The main idea is this: put everything the model needs as a command line argument, use command line options for hyperparameters, and save the prediction results to a file at the end as well as the serialized model. It's actually pretty simple, and once you get used to iterating at the command line you'll begin to appreciate having everything in a self contained script.
You'll need only two special ingredients: a main function and some library to parse the command line arguments. I typically use Click for managing my command line arguments as it's pretty straightforward to work with. Python's standard library also comes with a module, argparse, that lets you set these things up too but I think it's a little less intuitive personally.
So here's the skeleton:
import click @click.command() def main(): pass # TODO: Implement. if __name__ == "__main__": main()
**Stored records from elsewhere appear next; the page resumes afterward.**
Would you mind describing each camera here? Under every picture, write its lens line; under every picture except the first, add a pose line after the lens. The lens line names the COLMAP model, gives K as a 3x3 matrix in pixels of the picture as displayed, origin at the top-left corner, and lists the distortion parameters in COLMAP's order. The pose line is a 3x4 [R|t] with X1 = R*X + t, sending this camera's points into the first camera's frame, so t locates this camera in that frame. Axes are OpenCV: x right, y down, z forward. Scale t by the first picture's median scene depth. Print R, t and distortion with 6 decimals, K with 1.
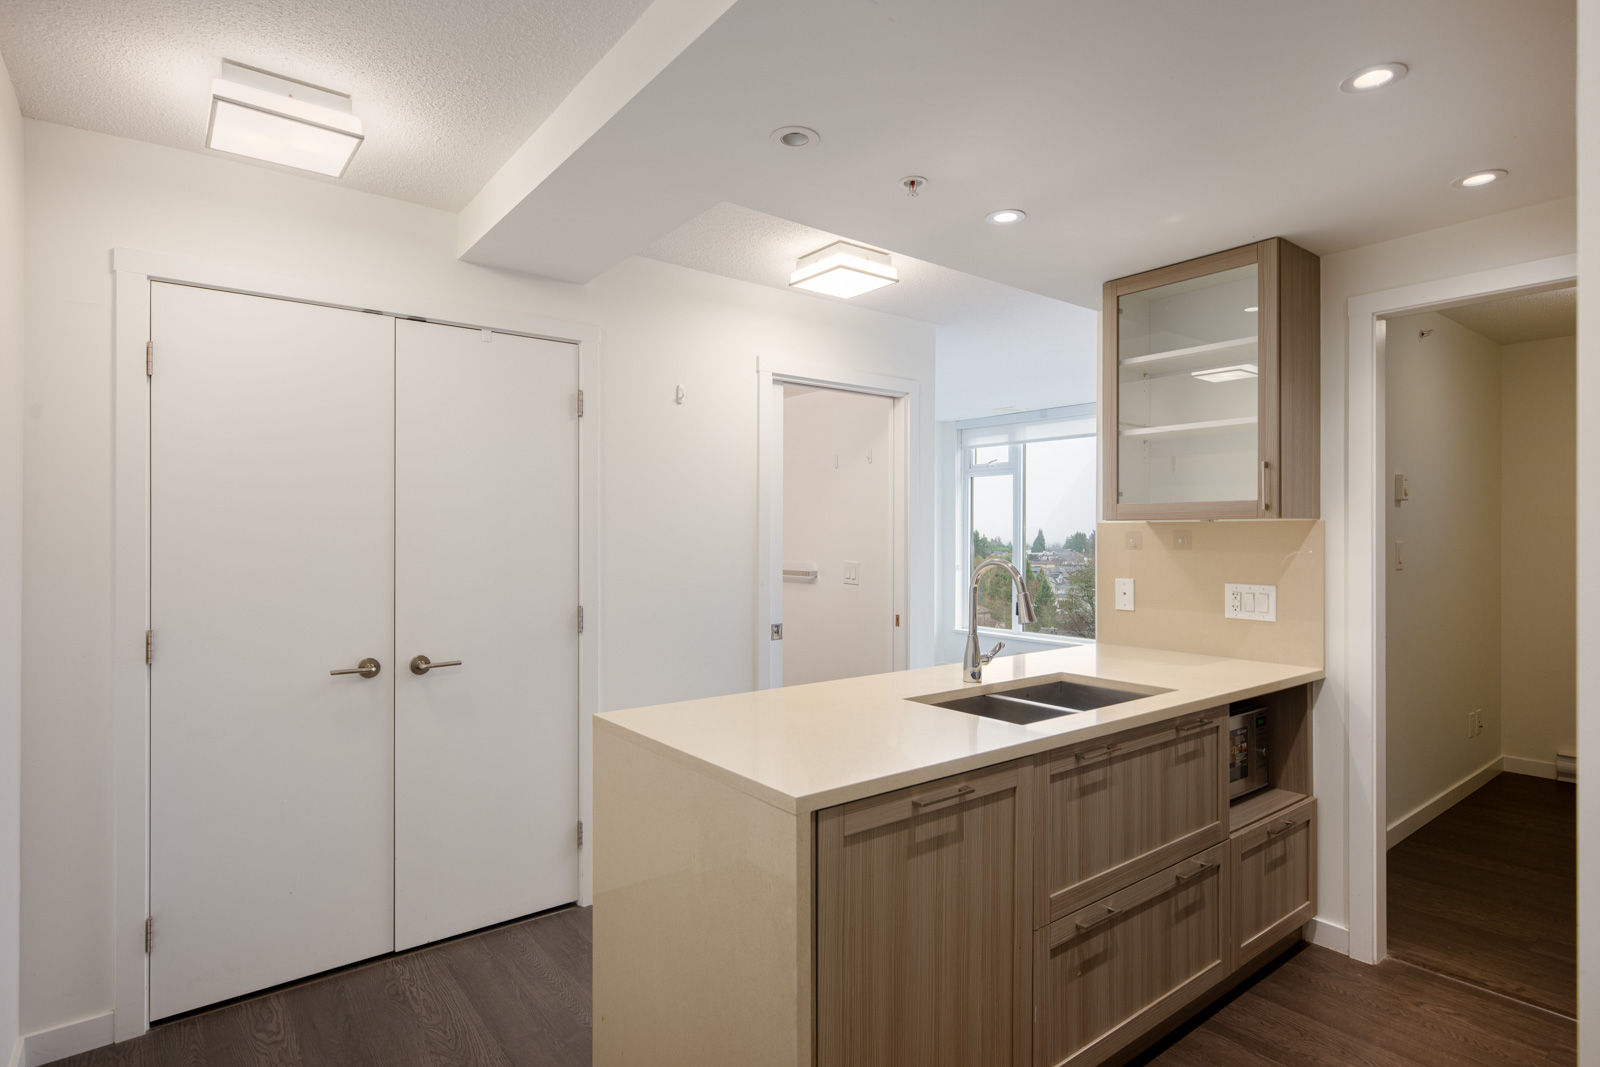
lens RADIAL K [[825.2, 0, 803.5], [0, 825.2, 534.1], [0, 0, 1]] dist [0.002354, -0.000288]
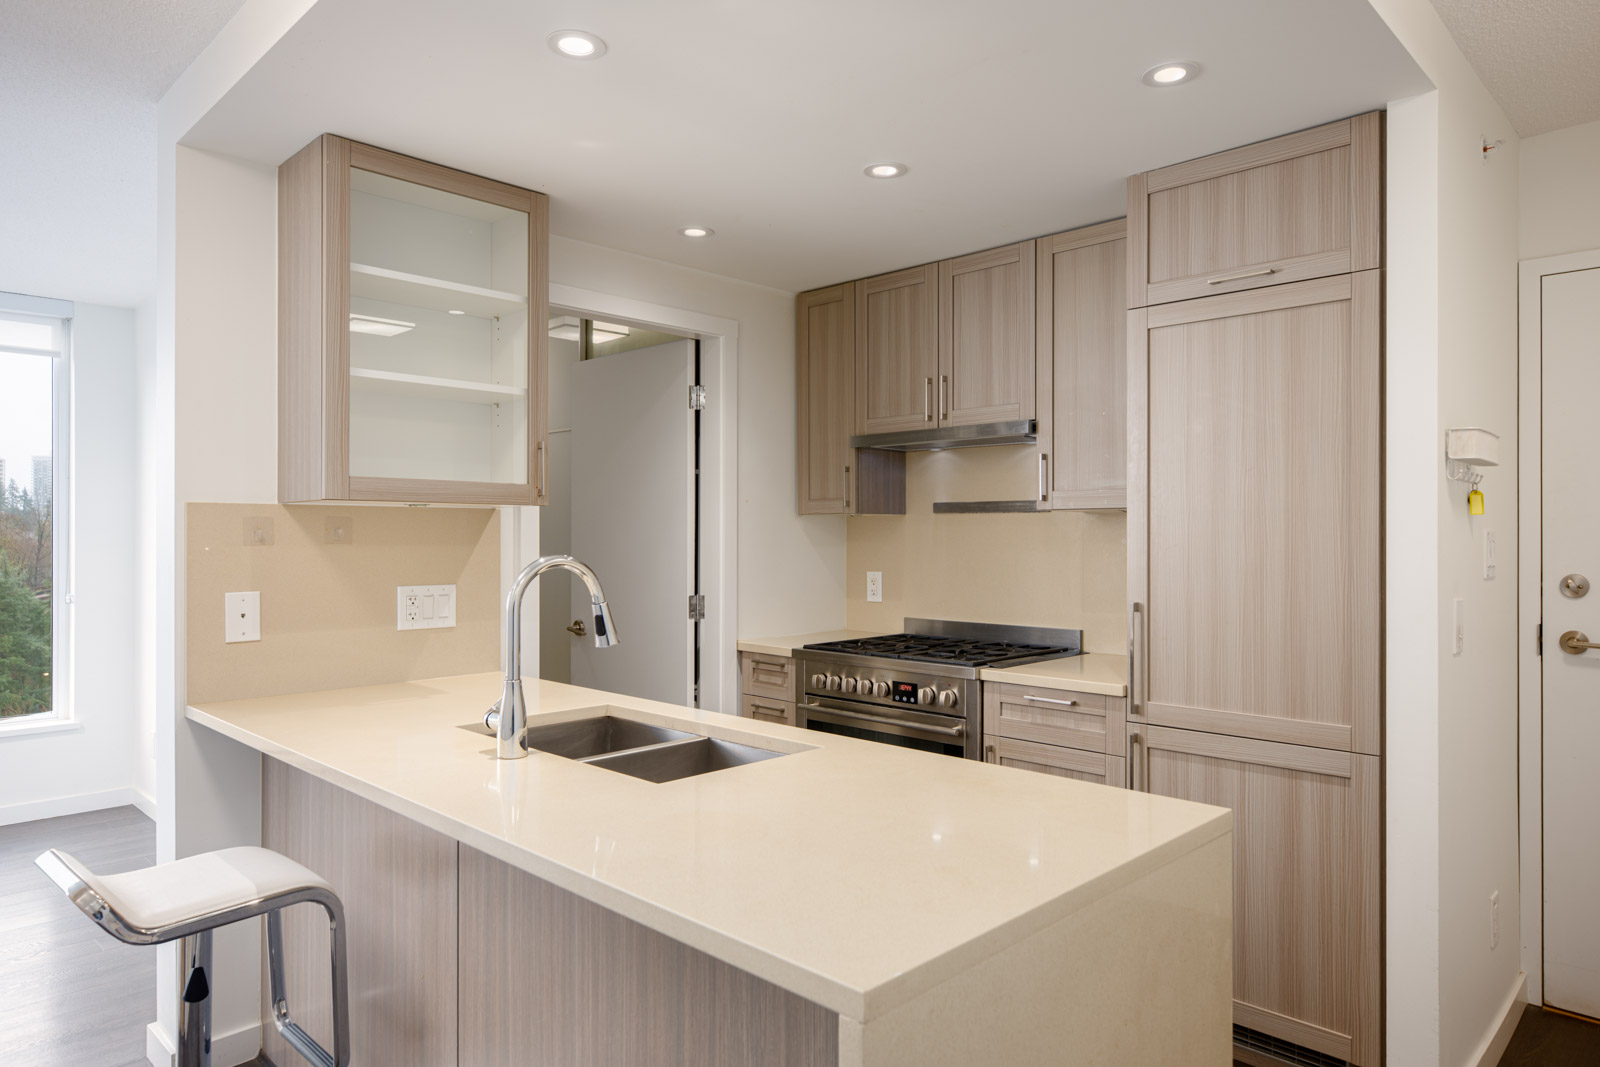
lens RADIAL K [[994.4, 0, 808.4], [0, 994.4, 532.6], [0, 0, 1]] dist [0.000360, 0.001787]
pose [[-0.136722, 0.001893, 0.990608, -0.440738], [-0.000826, 0.999998, -0.002025, 0.010129], [-0.990609, -0.001095, -0.136720, 0.699883]]
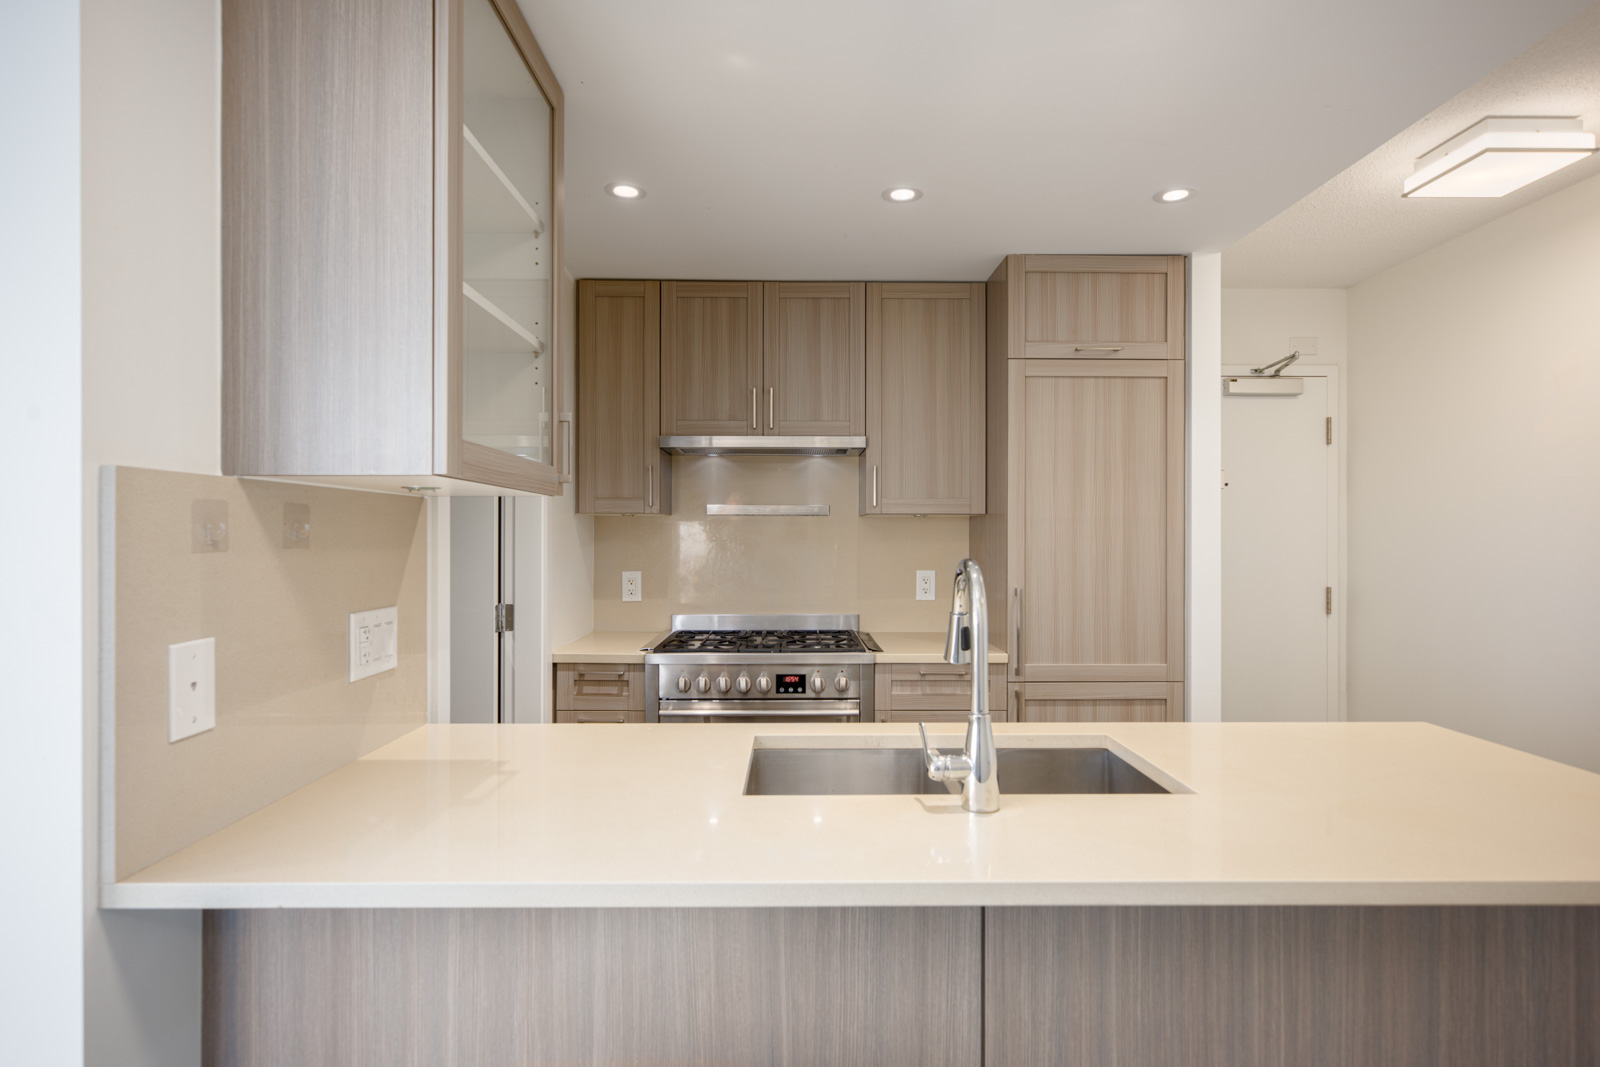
lens RADIAL K [[825.2, 0, 803.5], [0, 825.2, 534.1], [0, 0, 1]] dist [0.002354, -0.000288]
pose [[-0.794400, -0.000293, 0.607395, -0.010273], [-0.002318, 0.999994, -0.002550, 0.011429], [-0.607390, -0.003434, -0.794396, 1.156180]]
Now obviously there's nothing in there so it won't do anything, but let me explain what's going on. Basically
@click.command() transforms your main function into a Click command. This enables Click to set up your function with things like a help page, etc for you. The key here is you have to decorate a function. It can't just be a pile of code hanging around, it has to be a pile of code wrapped in
If you don't write a lot of scripts the last part might be unfamiliar.
if __name__ == "__main__": ... effectively says "if this script is invoked as a python main process, run the main function. Otherwise it's just a library. So if I do
from model import main inside another script or the interpreter it won't run, but if I hit
python model.py or
python -m model at the command line it will. Without that, those last two commands won't do anything. Not saying I know personally because I forget the
if __name__ == "__main__" thing a lot or anything.
Alright so now we're ready for some code that actually does stuff.
import click import pandas as pd from xgboost import XGBClassifier from sklearn.external import joblib @click.command() @click.argument("training_data", type=str) @click.option("--model-file", type=str, default="model.pkl") @click.option("--prediction-file", type=str, default="predictions.csv") @click.option("--n-estimators", type=int, default=500) @click.option("--max-depth", type=int, default=3) @click.option("--learning-rate", type=float, default=0.15) def main( training_data, model_file, prediction_file, n_estimators, max_depth, learning_rate ): training_df = pd.read_csv(training_data) X = training_df.drop(columns="target") y = training_df[["target"]] model = XGBClassifier( max_depth=max_depth, n_estimators=n_estimators, learning_rate=learning_rate ) model.fit(X, y) predictions = model.predict(X) training_df.loc[:, "predictions"] = predictions training_df.to_csv(prediction_file, index=False) joblib.dump(model, model_file) if __name__ == "__main__": # A little disconcerting, but click injects the arguments for you. main()
Obviously there'd be a lot more in there than just train and dump. Personally I put mlflow tracking in there and lots of logging. I also save out plots in a directory for review when it's done (mlflow lets you log these out too which is pretty neat).
The point is now you can run the whole pipeline with just this at the terminal.
python train_model.py training_data.csv --n-estimators 100 # or ... python train_model.py training_data.csv --max-depth 10 --learning-rate 0.2 # or ... python train_model.py --help # Look, documentation! ish.
You have full control over how the model is built right from the terminal and it's just one button. There's very little setup for other people to pick it up and run, and if you've added
help arguments the script will literally tell people how to run it, all without them having to even open the code itself.
The best part is that there's zero code change to adjust your parameters, which isn't possible in a notebook. In production every code change is a risk, and that's mitigated by abstracting your parameters to what's effectively configuration, which is what they are. Moreover, now with just one button you can run this command easily as part of a larger pipeline (for continuous integration, inside Docker, as a background process, etc.). That's very challenging with notebooks.
It takes some adjustment, but setting your ML model training as a script rather than a notebook keeps almost the same flexibility you have with notebooks but enables one button runs, the ability to run as a headless process, straightforward code reviews and simple version control diffs.